CODEDRAGON ㆍDevelopment/Java
Hadoop - install for windows
- 하둡 설치파일 압축해제
- 환경변수 추가하기
- 정상 설치 확인하기
- HDFS configurations
- YARN configurations
- Initialize environment variables
- Format file system 설정
- Start HDFS daemons
- Start YARN daemons
- 설정 파일 다운로드
하둡 설치파일 압축해제
압축 프로그램을 관리자 권한으로 실행합니다.
[Run as administrator]
다운받은 압축파일을 압축해제합니다.
[풀기]
CodeLab 폴더 선택 >> [확인]
환경변수 추가하기
환경변수 새로 만들기
변수 이름 | HADOOP_HOME |
변수 값 | C:\CodeLab\hadoop-3.1.3 |
PATH에 경로 추가하기
변수 이름 | PATH |
변수 값 | %HADOOP_HOME%\bin |
정상 설치 확인하기
hadoop -version
C:\CodeLab>hadoop -version java version "1.8.0_65" Java(TM) SE Runtime Environment (build 1.8.0_65-b17) Java HotSpot(TM) 64-Bit Server VM (build 25.65-b01, mixed mode) C:\CodeLab> |
HDFS configurations
hadoop-env.cmd
hadoop-env.cmd을 오픈합니다.
C:\CodeLab\hadoop-3.1.3\etc\hadoop
4개의 라인을 가장 아래에 추가합니다.
set HADOOP_PREFIX=%HADOOP_HOME% set HADOOP_CONF_DIR=%HADOOP_PREFIX%\etc\hadoop set YARN_CONF_DIR=%HADOOP_CONF_DIR% set PATH=%PATH%;%HADOOP_PREFIX%\bin |
core-site.xml
core-site.xml을 오픈합니다.
C:\CodeLab\hadoop-3.1.3\etc\hadoop
property 태그를 추가해 줍니다.
<configuration> <property> <name>fs.default.name</name> <value>hdfs://0.0.0.0:19000</value> </property> </configuration> |
data 폴더 생성
C:\CodeLab\hadoop-3.1.3 아래에 data 폴더를 생성합니다.
C:\CodeLab\hadoop-3.1.3
C:\CodeLab\hadoop-3.1.3\data안에 "namenode" 폴더와 "datanode" 폴더를 생성합니다.

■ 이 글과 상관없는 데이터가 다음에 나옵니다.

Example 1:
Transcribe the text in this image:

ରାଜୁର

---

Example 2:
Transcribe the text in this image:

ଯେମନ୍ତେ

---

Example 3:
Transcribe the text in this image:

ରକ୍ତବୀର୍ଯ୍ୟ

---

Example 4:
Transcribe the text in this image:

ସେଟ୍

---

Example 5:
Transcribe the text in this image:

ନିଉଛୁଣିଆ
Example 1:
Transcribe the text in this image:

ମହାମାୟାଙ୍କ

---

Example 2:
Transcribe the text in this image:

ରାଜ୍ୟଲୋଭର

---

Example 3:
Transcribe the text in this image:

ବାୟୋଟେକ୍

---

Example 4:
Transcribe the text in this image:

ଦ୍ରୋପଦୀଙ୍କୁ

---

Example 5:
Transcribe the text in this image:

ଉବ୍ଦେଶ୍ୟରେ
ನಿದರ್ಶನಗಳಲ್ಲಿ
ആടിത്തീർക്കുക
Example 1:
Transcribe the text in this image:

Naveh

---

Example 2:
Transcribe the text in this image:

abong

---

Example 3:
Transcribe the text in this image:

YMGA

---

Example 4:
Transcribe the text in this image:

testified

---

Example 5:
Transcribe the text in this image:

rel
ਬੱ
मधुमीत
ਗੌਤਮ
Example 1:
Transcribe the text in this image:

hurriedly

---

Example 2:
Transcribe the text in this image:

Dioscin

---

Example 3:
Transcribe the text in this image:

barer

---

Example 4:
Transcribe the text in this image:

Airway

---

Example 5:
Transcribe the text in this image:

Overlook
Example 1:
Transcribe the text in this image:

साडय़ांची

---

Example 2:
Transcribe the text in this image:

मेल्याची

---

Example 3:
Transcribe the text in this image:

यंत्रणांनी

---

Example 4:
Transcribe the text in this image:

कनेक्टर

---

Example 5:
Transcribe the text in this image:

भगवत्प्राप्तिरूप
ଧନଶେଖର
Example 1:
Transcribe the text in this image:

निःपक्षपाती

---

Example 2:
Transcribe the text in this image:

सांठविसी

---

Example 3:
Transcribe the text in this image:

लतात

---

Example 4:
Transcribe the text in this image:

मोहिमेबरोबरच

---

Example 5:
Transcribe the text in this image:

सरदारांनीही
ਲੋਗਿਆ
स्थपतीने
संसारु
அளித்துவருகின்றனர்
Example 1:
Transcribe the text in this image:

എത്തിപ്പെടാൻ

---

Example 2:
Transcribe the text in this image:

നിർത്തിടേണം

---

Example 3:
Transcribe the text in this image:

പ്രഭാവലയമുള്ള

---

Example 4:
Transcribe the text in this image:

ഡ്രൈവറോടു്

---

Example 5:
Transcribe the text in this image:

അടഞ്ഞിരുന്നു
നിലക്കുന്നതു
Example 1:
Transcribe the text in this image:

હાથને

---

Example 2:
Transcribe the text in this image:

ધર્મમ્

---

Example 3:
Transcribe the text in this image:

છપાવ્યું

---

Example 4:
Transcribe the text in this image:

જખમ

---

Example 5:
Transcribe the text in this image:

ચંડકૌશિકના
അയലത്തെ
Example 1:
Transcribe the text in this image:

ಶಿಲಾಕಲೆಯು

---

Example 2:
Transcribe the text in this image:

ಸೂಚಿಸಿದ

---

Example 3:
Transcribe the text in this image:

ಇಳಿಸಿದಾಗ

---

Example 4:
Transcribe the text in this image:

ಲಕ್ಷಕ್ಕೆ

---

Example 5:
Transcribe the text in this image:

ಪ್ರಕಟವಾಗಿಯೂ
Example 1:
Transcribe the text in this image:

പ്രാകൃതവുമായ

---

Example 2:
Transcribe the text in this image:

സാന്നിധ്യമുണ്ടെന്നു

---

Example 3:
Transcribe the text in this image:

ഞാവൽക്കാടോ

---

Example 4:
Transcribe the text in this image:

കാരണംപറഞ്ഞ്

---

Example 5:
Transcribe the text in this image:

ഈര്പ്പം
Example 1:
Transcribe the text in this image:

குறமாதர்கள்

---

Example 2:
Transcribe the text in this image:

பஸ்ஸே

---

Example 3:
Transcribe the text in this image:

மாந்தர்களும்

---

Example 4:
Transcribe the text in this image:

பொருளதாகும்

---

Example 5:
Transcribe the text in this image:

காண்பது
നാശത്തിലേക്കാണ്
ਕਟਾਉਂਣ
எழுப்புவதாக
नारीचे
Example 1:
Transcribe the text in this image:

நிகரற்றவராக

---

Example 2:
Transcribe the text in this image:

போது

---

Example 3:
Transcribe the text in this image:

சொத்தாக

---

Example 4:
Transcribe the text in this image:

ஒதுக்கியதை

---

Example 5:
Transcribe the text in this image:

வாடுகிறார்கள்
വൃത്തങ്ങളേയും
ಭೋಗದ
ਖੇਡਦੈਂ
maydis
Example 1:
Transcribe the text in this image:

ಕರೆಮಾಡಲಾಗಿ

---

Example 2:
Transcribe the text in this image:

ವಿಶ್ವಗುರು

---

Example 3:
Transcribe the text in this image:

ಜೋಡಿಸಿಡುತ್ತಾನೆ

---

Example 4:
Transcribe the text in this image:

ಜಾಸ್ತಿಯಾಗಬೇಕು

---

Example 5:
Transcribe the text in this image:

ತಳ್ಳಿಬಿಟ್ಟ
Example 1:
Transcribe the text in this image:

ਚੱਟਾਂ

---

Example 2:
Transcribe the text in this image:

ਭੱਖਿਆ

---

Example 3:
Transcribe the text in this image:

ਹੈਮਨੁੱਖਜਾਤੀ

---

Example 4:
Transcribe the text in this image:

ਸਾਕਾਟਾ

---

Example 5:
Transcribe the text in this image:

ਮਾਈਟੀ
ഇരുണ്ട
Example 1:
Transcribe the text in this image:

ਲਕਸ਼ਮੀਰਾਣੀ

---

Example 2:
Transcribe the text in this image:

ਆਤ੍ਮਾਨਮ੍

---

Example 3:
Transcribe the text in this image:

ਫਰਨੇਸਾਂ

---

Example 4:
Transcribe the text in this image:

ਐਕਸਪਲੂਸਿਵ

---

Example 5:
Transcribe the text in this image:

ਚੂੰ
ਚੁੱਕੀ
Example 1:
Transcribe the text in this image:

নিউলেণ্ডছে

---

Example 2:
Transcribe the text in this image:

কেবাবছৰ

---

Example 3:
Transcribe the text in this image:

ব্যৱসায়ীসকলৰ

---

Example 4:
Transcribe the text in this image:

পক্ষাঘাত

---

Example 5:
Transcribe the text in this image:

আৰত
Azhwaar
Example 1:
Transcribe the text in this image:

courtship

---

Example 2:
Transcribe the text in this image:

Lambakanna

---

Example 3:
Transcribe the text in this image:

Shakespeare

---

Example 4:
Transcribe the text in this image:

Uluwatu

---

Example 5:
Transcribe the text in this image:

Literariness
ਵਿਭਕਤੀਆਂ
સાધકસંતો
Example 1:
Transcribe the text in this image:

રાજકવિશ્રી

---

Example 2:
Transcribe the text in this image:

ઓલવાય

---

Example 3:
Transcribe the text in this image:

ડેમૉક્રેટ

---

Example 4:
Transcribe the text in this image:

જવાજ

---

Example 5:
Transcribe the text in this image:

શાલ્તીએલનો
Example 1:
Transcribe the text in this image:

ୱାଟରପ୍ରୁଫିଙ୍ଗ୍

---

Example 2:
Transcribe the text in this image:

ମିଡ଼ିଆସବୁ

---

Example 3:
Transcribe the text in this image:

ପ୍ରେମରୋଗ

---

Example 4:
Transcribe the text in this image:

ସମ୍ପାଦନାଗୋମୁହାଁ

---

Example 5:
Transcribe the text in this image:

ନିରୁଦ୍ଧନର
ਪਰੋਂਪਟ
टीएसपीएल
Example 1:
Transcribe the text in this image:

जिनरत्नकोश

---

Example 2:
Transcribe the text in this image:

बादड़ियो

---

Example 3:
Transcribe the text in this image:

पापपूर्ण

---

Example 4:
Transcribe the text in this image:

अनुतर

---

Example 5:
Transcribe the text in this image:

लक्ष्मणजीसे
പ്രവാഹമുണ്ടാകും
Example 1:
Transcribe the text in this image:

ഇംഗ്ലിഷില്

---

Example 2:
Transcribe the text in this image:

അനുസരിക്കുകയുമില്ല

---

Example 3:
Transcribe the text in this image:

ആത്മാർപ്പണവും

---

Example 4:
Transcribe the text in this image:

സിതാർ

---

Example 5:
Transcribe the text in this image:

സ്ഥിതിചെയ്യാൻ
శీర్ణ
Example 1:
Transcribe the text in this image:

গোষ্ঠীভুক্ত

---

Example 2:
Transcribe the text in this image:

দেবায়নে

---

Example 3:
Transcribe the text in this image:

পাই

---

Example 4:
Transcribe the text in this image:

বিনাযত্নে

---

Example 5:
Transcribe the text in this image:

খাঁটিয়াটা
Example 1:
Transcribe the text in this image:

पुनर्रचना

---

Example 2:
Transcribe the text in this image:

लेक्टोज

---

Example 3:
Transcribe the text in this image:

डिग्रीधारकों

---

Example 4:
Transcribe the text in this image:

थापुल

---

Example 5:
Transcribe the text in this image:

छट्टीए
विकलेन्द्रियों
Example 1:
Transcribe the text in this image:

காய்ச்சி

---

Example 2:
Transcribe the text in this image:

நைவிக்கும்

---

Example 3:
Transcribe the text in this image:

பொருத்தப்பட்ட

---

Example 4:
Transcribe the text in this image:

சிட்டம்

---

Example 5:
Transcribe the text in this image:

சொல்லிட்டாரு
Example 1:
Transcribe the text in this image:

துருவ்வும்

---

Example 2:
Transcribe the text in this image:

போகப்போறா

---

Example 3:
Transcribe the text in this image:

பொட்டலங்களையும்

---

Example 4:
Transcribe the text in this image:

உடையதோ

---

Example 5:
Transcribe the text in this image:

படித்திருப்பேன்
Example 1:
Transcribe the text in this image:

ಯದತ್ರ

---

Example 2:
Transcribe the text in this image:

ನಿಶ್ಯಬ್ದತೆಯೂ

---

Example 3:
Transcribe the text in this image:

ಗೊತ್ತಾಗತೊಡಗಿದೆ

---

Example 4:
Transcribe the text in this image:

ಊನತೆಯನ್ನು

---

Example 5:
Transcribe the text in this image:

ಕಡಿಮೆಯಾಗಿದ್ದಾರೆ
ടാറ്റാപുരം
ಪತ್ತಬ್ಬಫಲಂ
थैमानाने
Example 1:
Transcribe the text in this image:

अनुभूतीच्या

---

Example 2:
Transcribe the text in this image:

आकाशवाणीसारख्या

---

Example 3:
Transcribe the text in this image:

C:\CodeLab\hadoop-3.1.3\data
hdfs-site.xml
hdfs-site.xml을 오픈합니다.
C:\CodeLab\hadoop-3.1.3\etc\hadoop
<configuration> <property> <name>dfs.replication</name> <value>1</value> </property> <property> <name>dfs.name.dir</name> <value>file:///C:/CodeLab/hadoop-3.1.3/data/namenode</value> </property> <property> <name>dfs.data.dir</name> <value>file:///C:/CodeLab/hadoop-3.1.3/data/datanode</value> </property> </configuration> |
namespace, logs and data files 이 저장됩니다.
YARN configurations
mapred-site.xml
mapred-site.xml파일을 오픈합니다.
<configuration> <property> <name>mapreduce.framework.name</name> <value>yarn</value> </property> <property> <name>mapreduce.jobtracker.address</name> <value>local</value> </property> </configuration> |
yarn-site.xml
yarn-site.xml파일을 오픈합니다.
C:\CodeLab\hadoop-3.1.3\etc\hadoop
<configuration> <!-- Site specific YARN configuration properties --> <property> <name>yarn.server.resourcemanager.address</name> <value>0.0.0.0:8020</value> </property> <property> <name>yarn.server.resourcemanager.application.expiry.interval</name> <value>60000</value> </property> <property> <name>yarn.server.nodemanager.address</name> <value>0.0.0.0:45454</value> </property> <property> <name>yarn.nodemanager.aux-services</name> <value>mapreduce_shuffle</value> </property> <property> <name>yarn.nodemanager.aux-services.mapreduce.shuffle.class</name> <value>org.apache.hadoop.mapred.ShuffleHandler</value> </property> <property> <name>yarn.server.nodemanager.remote-app-log-dir</name> <value>/app-logs</value> </property> <property> <name>yarn.nodemanager.log-dirs</name> <value>/dep/logs/userlogs</value> </property> <property> <name>yarn.server.mapreduce-appmanager.attempt-listener.bindAddress</name> <value>0.0.0.0</value> </property> <property> <name>yarn.server.mapreduce-appmanager.client-service.bindAddress</name> <value>0.0.0.0</value> </property> <property> <name>yarn.log-aggregation-enable</name> <value>true</value> </property> <property> <name>yarn.log-aggregation.retain-seconds</name> <value>-1</value> </property> <property> <name>yarn.application.classpath</name> <value>%HADOOP_CONF_DIR%,%HADOOP_COMMON_HOME%/share/hadoop/common/*,%HADOOP_COMMON_HOME%/share/hadoop/common/lib/*,%HADOOP_HDFS_HOME%/share/hadoop/hdfs/*,%HADOOP_HDFS_HOME%/share/hadoop/hdfs/lib/*,%HADOOP_MAPRED_HOME%/share/hadoop/mapreduce/*,%HADOOP_MAPRED_HOME%/share/hadoop/mapreduce/lib/*,%HADOOP_YARN_HOME%/share/hadoop/yarn/*,%HADOOP_YARN_HOME%/share/hadoop/yarn/lib/*</value> </property> </configuration> |
Initialize environment variables
환경변수를 설정해주는 hadoop-env.cmd 파일이 있는 위치로 이동합니다.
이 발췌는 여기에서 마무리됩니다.